Kedua: Sistem perekrutan yang diikuti dengan seleksi yang tranparan hendaknya disertai dengan pemberian kartu anggota yang sah dan tertulis. Jangan sampai merekrut seseorang tanpa disertai SK tertulis dan kader bersangkutan menganggap seolah-olah dia menjadi anggota partai tersebut atau memang tidak. Hindari omongan lepas atau katabelece hanya karena kedekatan seseorang pada pengurus x atau y dalam partai bersangkutan.

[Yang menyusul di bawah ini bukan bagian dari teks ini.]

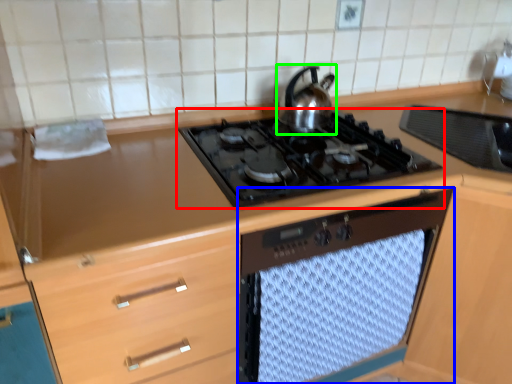
Question: Which object is positioned farthest from gas stove (highlighted by a red box)? Select from oven (highlighted by a blue box) and kitchen appliance (highlighted by a green box).

Choices:
 (A) oven
 (B) kitchen appliance

Answer: (A)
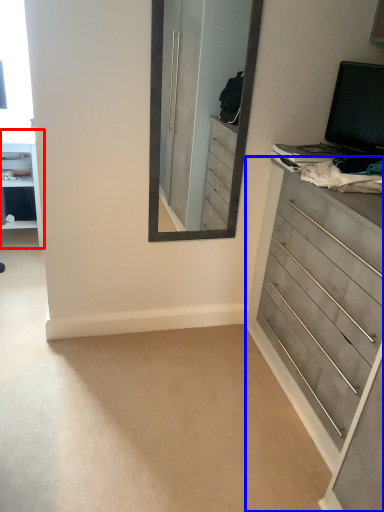
Question: Which object appears farthest to the camera in this image, vanity (highlighted by a red box) or chest of drawers (highlighted by a blue box)?

Choices:
 (A) vanity
 (B) chest of drawers

Answer: (A)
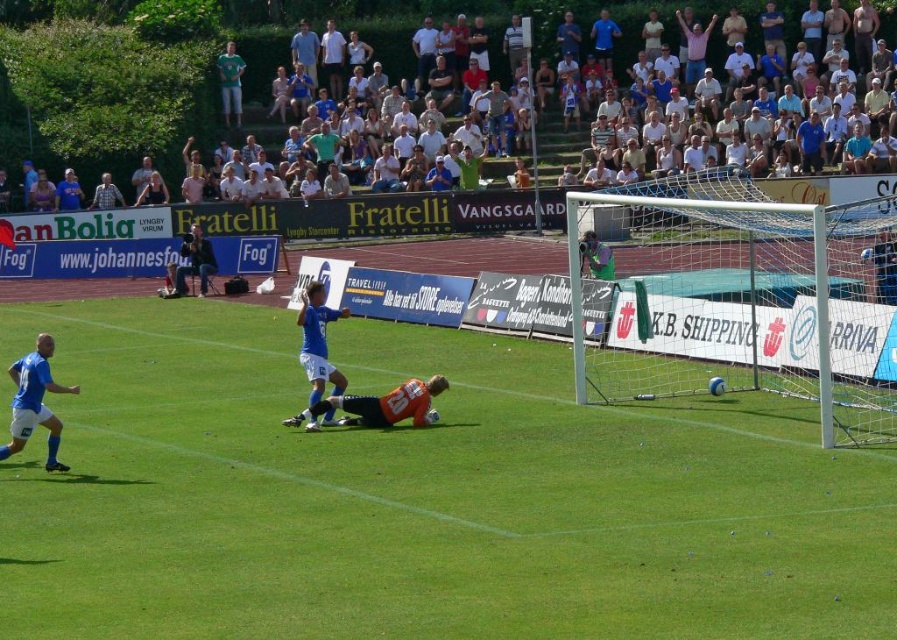
You are a soccer coach analyzing the game from the sidelines. You notice two points marked in the image at coordinates point (434, 577) and point (25, 433). Which point is nearer to your vantage point as the coach?

Point (434, 577) is closer to the camera than point (25, 433).

You are a drone operator trying to capture aerial footage of the soccer match. You need to ensure the green grass football field at center and the gray shirt at upper center are both visible in the shot. Based on their heights, which object should appear larger in the frame?

The green grass football field at center has a greater height compared to the gray shirt at upper center, so it will appear larger in the frame.

You are a soccer coach analyzing the game. You need to determine if the blue jersey at left can reach the green grass football field at center within 2 seconds if they sprint at a speed of 4 meters per second. Is it possible?

The distance between the blue jersey at left and the green grass football field at center is 3.94 meters. Since the player can sprint 4 meters in 2 seconds, they can cover the distance in less than 2 seconds. Therefore, yes, the blue jersey at left can reach the green grass football field at center within 2 seconds.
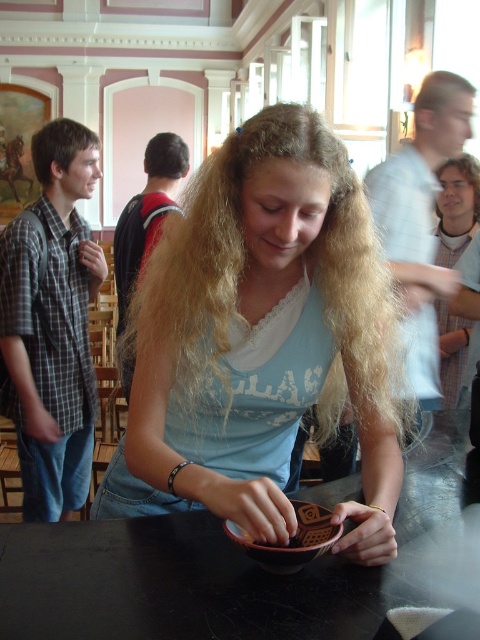
Question: Does blonde hair at upper left appear over blonde hair at upper center?

Choices:
 (A) yes
 (B) no

Answer: (A)

Question: Is matte brown bowl at center positioned behind plaid shirt at left?

Choices:
 (A) yes
 (B) no

Answer: (B)

Question: Is brown straight hair at left below blonde hair at upper center?

Choices:
 (A) yes
 (B) no

Answer: (A)

Question: Which point is closer to the camera taking this photo?

Choices:
 (A) (469, 182)
 (B) (300, 513)
 (C) (27, 550)

Answer: (B)

Question: Estimate the real-world distances between objects in this image. Which object is farther from the plaid shirt at left?

Choices:
 (A) black backpack at upper left
 (B) black glossy table at center
 (C) blonde hair at upper center

Answer: (C)

Question: Which point is closer to the camera?

Choices:
 (A) (444, 72)
 (B) (154, 220)
 (C) (475, 198)

Answer: (A)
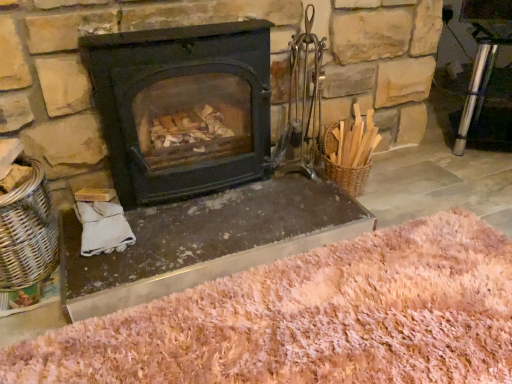
Question: Is pink shaggy rug at lower center wider than woven wicker basket at left?

Choices:
 (A) yes
 (B) no

Answer: (A)

Question: Considering the relative positions of pink shaggy rug at lower center and woven wicker basket at left in the image provided, is pink shaggy rug at lower center in front of woven wicker basket at left?

Choices:
 (A) yes
 (B) no

Answer: (A)

Question: From a real-world perspective, is pink shaggy rug at lower center physically above woven wicker basket at left?

Choices:
 (A) no
 (B) yes

Answer: (A)

Question: Is pink shaggy rug at lower center not close to woven wicker basket at left?

Choices:
 (A) no
 (B) yes

Answer: (A)

Question: Considering the relative positions of pink shaggy rug at lower center and woven wicker basket at left in the image provided, is pink shaggy rug at lower center to the right of woven wicker basket at left from the viewer's perspective?

Choices:
 (A) yes
 (B) no

Answer: (A)

Question: Is pink shaggy rug at lower center outside of woven wicker basket at left?

Choices:
 (A) no
 (B) yes

Answer: (B)

Question: From a real-world perspective, is pink shaggy rug at lower center located higher than metallic gray fireplace at center?

Choices:
 (A) yes
 (B) no

Answer: (B)

Question: From the image's perspective, does pink shaggy rug at lower center appear higher than metallic gray fireplace at center?

Choices:
 (A) yes
 (B) no

Answer: (B)

Question: Does pink shaggy rug at lower center have a larger size compared to metallic gray fireplace at center?

Choices:
 (A) no
 (B) yes

Answer: (B)

Question: From the image's perspective, would you say pink shaggy rug at lower center is shown under metallic gray fireplace at center?

Choices:
 (A) yes
 (B) no

Answer: (A)

Question: Is metallic gray fireplace at center located within pink shaggy rug at lower center?

Choices:
 (A) yes
 (B) no

Answer: (B)

Question: Is there a large distance between pink shaggy rug at lower center and metallic gray fireplace at center?

Choices:
 (A) yes
 (B) no

Answer: (B)

Question: Is the depth of matte black wood burning stove at center greater than that of woven wicker basket at left?

Choices:
 (A) yes
 (B) no

Answer: (A)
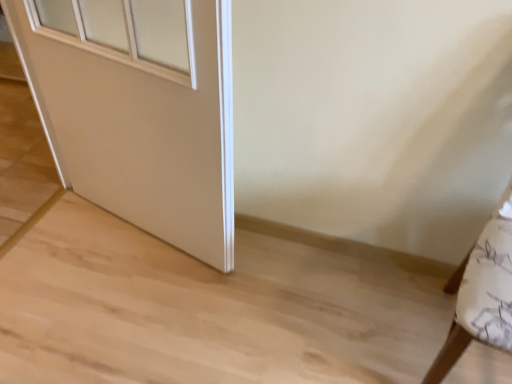
The height and width of the screenshot is (384, 512). I want to click on vacant region to the left of white fabric cushion at right, so click(x=343, y=323).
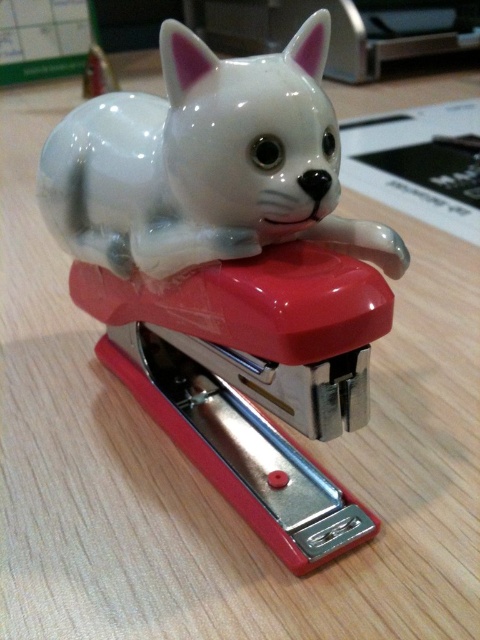
Question: Is red glossy stapler at center above white glossy cat at center?

Choices:
 (A) no
 (B) yes

Answer: (A)

Question: Which object is farther from the camera taking this photo?

Choices:
 (A) white glossy cat at center
 (B) red glossy stapler at center

Answer: (B)

Question: Is red glossy stapler at center behind white glossy cat at center?

Choices:
 (A) no
 (B) yes

Answer: (B)

Question: Where is red glossy stapler at center located in relation to white glossy cat at center in the image?

Choices:
 (A) below
 (B) above

Answer: (A)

Ketiga: Sistem penjenjangan karir politik hendaknya dibahas, didebat dan diputuskan secara demokratis serta diberlakukan secara adil dan profesional bagi semua orang yang terlibat di dalam partai. Tidak ada anak emas dan anak tiri terutama dalam menentukan nomor urut caleg. Tidak ada lagi caleg titipan. Harus ada penjenjangan yang jelas misalnya calon bersangkutan kalau masuk menjadi anggota dewan kabupaten maksimal 2 atau 1 periode sesuai kesepakatan dan periode berikut jika ia berkeinginan untuk maju lagi harus naik ke jenjang yang lebih tinggi ke propinsi dan seterusnya ke pusat. Memang menjadi pertanyaan kita adalah calon pusat. Mungkin bisa beralih ke eksekutif. Tentu perlu dirumuskan mekanisme yang baik agar tidak ada kader yang terus diberi kepercayaan dan ada kader yang terus-menerus disepelekan meskipun kontribusinya kepada partai sama bahkan lebih.

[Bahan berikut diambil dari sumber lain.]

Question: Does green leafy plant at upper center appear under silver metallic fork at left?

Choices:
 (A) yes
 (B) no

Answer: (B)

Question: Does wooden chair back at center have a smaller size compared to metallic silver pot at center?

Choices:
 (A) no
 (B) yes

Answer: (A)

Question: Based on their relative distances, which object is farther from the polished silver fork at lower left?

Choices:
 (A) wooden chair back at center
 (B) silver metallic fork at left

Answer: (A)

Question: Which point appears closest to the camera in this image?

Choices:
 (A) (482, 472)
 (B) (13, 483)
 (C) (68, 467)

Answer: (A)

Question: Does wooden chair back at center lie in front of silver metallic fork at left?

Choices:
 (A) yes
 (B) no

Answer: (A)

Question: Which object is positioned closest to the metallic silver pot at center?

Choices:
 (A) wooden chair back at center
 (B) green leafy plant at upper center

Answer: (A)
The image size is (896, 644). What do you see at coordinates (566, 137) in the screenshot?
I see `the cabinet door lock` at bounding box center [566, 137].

Keempat: Hal lain yang tidak kalah pentingnya adalah pengembangan SDM di dalam partai hendaknya dirancang dan dilaksanakan secara teratur dan terprogram mengingat yang dihadapi para anggota dewan adalah para eksekutif dan yudikatif yang kebanyakan bergelar S1, S2 bahkan Doktor (S3) maupun profesor dan serentetan gelar mentereng lainnya. Tanpa peningkatan SDM yang memadai maka acapkali para anggota dewan terhormat tidak mampu menghadapi argumentasi atau keahlian para eksekutif dan yudikatif apalagi mau mengontrol mereka.

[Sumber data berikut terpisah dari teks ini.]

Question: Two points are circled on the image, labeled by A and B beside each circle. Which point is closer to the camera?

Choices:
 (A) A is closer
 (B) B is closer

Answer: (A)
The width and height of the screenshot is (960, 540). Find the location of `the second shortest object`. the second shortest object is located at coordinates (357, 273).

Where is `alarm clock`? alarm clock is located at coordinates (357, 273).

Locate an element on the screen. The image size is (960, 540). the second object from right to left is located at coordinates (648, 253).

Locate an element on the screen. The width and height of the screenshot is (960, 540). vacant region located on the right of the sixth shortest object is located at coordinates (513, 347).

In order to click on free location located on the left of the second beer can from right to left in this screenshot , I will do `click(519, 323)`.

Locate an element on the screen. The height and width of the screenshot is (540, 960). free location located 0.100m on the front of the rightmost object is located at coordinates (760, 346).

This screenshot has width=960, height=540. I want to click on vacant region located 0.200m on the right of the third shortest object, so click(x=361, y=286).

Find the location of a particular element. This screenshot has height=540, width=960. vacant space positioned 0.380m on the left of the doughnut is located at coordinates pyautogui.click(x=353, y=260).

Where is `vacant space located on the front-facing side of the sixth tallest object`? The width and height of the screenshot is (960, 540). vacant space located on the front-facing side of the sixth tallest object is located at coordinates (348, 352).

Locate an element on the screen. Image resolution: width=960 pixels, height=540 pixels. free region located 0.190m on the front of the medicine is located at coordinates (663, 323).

Biaya-biaya pengembangan SDM dan lainnya bisa diambil dari kontribusi kader-kader yang sudah menjadi anggota dewan. Seluruh pembiayaan pengembangan SDM dan lainnya di dalam partai tersebut hendaknya bisa dipertanggungugatkan bila perlu harus diaudit dari pihak akuntan publik yang belum tercemar oleh berbagai kepentingan politis baik untuk diri maupun kelompoknya.

Tentunya penghakim yang paling adil adalah pada 09 April 2009 mendatang ketika rakyat dengan nurani yang jernih tanpa godaan apapun menjatuhkan pilihan bebasnya. Saat itu baru diketahui secara jelas dan nyata mana caleg yang kutuloncat dan mana yang tidak. Diharapkan juga masyarakat atau rakyat kita semakin cerdas dalam menjatuhkan pilihannya. Dan saya yakin rakyat Flores dan Lembata sudah piawai dalam hal yang satu ini.

Penulis: Putra Rawe Uluwena-Boawae, tinggal di Kelurahan Onekore Ende

NB: Catatan menjelang Pemilu Legislatif April 2009 lalu.